Ce sont les chiens courants qui m’ont réveillée au petit matin, en des hurlements de jubilation à la vue du sanglier, c’est dans un demi sommeil que je retrouvais mes souvenirs d’enfance, les images s’entrechoquant dans ma tête. Les battues sont ouvertes depuis le 15 août pour sauver les récoltes, ils descendent jusque dans les maisons, ils ont de moins en moins peur de nous.
Dès les lueurs de l’aube, Clara et Clairon, je suis sûre qu’ils portent encore le nom de leurs illustres ancêtres, les oreilles touchant le sol, ont hurlé leur joie d’être libres et de courir dans la montagne, les chasseurs sont descendus bien bas vers le village, pour mieux faire remonter les hordes dans les bois.
J’entends au loin, leurs cris et leurs sifflets, ces paroles d’appels aux chiens, presque des incantations, dans une langue qui n’appartient qu’à eux, pas de coups de feu, ça doit être une mère avec ses petits, que l’on protège.
Et je me souviens du grand père, je me souviens de ces petits matins, où je portais sa biace, il ne pouvait plus marcher très longtemps, ses hanches le faisant souffrir. Il aurait plus de 100 ans aujourd’hui, on s’asseyait, on attendait, on scrutait, cherchant par les sons et le craquements des herbes et des fourrés, où les animaux se trouvaient, assise sur une souche d’arbre, en poste, je buvais ses paroles, il me racontait le temps d’avant, tous les anciens parlaient provençal, je leur répondais en français, et devant un petit déjeuner plus que substantiel, je les écoutais, je vivais dans un autre temps, un autre monde, j’étais plus libre que l’air, j’avais 16 ans, 17 ans, longue et fine, mes chaussures de marche plombant ma silhouette, alourdissant ma démarche, mes cheveux flottants à la taille, une chemise de mon père sur le dos, j’étais une princesse de la terre, et je respirais à pleins poumons l’air de la liberté, l’air de l’insouciance. Les villages semblaient si petits, la civilisation si loin, là haut sur le plateaux, ils étaient les seigneurs des montagnes se servant bien plus souvent de leur couteau que de leur fusil, je faisais partie des leurs, ils étaient ma famille, ma tribu, j’apprenais le nom des plantes, j’apprenais à découvrir les traces que les animaux avaient laissées, je reconnaissais les oiseaux et les insectes à leur chant, j’apprenais à devenir farouche et rebelle.
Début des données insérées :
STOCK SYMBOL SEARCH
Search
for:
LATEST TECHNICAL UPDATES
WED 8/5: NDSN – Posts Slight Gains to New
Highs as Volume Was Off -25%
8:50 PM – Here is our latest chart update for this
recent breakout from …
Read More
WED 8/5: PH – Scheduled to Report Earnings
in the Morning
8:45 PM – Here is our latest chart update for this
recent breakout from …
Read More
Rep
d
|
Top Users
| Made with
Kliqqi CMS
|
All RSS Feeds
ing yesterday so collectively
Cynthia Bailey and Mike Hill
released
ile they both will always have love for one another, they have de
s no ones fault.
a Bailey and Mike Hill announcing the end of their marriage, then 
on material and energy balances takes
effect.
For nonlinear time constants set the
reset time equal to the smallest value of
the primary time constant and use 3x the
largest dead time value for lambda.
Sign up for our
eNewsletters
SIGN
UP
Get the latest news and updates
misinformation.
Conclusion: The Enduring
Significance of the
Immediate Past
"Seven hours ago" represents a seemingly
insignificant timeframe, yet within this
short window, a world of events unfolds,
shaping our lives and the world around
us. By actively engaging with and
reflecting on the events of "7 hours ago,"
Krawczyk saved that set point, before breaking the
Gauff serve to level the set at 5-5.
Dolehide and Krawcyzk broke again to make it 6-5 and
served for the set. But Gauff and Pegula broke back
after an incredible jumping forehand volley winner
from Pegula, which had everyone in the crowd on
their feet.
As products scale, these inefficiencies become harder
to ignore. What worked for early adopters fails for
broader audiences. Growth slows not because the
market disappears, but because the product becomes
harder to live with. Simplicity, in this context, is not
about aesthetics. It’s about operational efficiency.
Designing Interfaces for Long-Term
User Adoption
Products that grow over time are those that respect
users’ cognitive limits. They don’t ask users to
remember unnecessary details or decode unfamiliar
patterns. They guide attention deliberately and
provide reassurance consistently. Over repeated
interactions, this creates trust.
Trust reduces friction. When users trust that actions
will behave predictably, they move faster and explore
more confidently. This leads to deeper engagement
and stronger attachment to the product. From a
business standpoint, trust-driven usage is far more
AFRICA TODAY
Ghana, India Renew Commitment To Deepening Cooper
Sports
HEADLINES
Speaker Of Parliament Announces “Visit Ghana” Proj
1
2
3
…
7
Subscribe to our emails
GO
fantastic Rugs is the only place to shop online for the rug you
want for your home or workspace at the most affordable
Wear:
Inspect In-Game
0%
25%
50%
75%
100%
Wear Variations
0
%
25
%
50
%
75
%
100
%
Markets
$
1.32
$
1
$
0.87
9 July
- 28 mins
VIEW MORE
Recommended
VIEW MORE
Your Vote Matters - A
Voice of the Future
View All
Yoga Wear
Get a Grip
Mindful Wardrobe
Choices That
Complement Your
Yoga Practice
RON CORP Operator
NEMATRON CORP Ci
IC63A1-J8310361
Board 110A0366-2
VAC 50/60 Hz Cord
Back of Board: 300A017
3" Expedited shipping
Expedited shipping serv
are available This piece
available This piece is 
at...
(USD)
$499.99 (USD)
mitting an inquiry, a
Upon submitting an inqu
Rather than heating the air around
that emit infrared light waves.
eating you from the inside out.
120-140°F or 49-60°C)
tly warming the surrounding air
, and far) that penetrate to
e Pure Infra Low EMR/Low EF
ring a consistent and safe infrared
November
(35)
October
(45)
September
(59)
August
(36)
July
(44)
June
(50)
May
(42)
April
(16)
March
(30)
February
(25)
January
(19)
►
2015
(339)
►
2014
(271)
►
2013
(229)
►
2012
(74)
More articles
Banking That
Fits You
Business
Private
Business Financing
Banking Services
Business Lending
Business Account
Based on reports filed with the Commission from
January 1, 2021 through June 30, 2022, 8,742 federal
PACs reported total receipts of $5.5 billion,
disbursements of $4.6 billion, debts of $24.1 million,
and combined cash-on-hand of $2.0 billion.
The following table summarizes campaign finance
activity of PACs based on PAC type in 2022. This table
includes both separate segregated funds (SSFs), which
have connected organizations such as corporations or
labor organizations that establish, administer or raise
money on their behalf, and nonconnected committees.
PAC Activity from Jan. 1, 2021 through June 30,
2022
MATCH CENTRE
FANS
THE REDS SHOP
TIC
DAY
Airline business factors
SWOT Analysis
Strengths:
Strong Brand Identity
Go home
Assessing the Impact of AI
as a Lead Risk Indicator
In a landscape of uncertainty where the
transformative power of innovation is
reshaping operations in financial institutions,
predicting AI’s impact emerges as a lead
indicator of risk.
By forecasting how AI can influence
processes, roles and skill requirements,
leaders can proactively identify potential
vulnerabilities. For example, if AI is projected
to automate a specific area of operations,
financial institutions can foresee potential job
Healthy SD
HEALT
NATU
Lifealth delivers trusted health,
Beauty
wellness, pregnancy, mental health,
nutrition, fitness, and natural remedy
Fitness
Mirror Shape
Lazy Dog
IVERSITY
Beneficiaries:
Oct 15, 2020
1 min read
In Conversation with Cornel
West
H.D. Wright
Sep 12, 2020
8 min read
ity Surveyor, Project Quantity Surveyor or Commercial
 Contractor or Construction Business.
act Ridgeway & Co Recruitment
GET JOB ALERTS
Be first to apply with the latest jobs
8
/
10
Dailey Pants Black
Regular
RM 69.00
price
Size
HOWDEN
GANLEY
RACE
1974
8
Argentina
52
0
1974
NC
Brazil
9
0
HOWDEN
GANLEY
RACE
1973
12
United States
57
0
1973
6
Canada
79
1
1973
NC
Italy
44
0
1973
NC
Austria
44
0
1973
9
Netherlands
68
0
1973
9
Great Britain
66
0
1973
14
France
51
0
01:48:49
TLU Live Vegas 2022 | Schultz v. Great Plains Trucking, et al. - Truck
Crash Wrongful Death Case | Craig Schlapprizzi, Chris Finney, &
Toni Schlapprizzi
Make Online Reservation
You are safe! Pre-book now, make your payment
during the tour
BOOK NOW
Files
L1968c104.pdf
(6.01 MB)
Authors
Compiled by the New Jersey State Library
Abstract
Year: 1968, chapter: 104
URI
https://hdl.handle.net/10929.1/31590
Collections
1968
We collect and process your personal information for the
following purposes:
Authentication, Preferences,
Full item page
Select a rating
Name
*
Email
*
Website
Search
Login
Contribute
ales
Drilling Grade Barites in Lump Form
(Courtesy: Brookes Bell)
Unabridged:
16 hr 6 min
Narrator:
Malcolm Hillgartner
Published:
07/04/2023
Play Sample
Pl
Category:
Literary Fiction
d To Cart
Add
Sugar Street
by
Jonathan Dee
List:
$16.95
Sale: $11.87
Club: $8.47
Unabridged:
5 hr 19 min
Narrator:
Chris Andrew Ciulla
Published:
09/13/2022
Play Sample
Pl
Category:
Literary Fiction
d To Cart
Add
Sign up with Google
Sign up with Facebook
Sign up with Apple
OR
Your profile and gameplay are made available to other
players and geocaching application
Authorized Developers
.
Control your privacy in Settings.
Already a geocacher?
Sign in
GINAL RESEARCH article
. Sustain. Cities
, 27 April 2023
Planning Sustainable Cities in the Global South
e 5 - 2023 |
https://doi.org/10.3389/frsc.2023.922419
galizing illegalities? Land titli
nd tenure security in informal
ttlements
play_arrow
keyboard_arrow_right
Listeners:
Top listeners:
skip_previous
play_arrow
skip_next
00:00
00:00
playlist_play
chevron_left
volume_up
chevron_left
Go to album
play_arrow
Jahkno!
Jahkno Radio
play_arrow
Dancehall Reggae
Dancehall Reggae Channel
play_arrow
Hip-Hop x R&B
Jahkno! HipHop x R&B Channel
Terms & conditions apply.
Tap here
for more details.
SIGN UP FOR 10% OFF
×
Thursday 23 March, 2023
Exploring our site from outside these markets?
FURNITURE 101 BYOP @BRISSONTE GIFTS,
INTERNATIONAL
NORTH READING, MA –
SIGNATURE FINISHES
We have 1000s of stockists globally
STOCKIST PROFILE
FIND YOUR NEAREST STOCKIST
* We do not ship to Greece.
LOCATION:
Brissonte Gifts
Jamais un sanglier de trop ne fût tué, une régulation parfaite de la population. Et c’est dans un rite presque païen, que le partage des bêtes se faisaient.
Les lundis matin au lycée, je gardais dans ma tête ces moments de communion avec la nature, enrageant d’être enchainée sur ma chaise, devant un tableau et des dérivés à fonctions exponentielles qui ne m’ont jamais servies à rien, enrageant de ma captivité scolaire, ne supportant aucun entrave, les mains massacrées par les ronces, les cheveux encore emmêlés par le Mistral de la veille, les griffures au visage, je ne gardais que pour moi, mon âme vagabonde et sauvage, paradoxe féminin et mouton noir au milieu des pimbêches à la dernière mode de ma classe.
Un simple aboiement des chiens, je retrouve le goût de ma liberté. Ai je vraiment changé ? A la lumière du premier soleil, je me suis fait un café, j’ai grillé du pain, juste pour continuer à faire travailler ma mémoire olfactive. J’ai regardé mon tricot aux lueurs d’Automne. Le chat m’a accompagnée, tricotant également la laine. Peut être suis je devenue bien trop sage maintenant … et j’entends le voisin fendre le bois pour l’hiver. Il ne pleut toujours pas.
et je me souviens de Fifi, le sanglier apprivoisé qui dormait sur le canapé.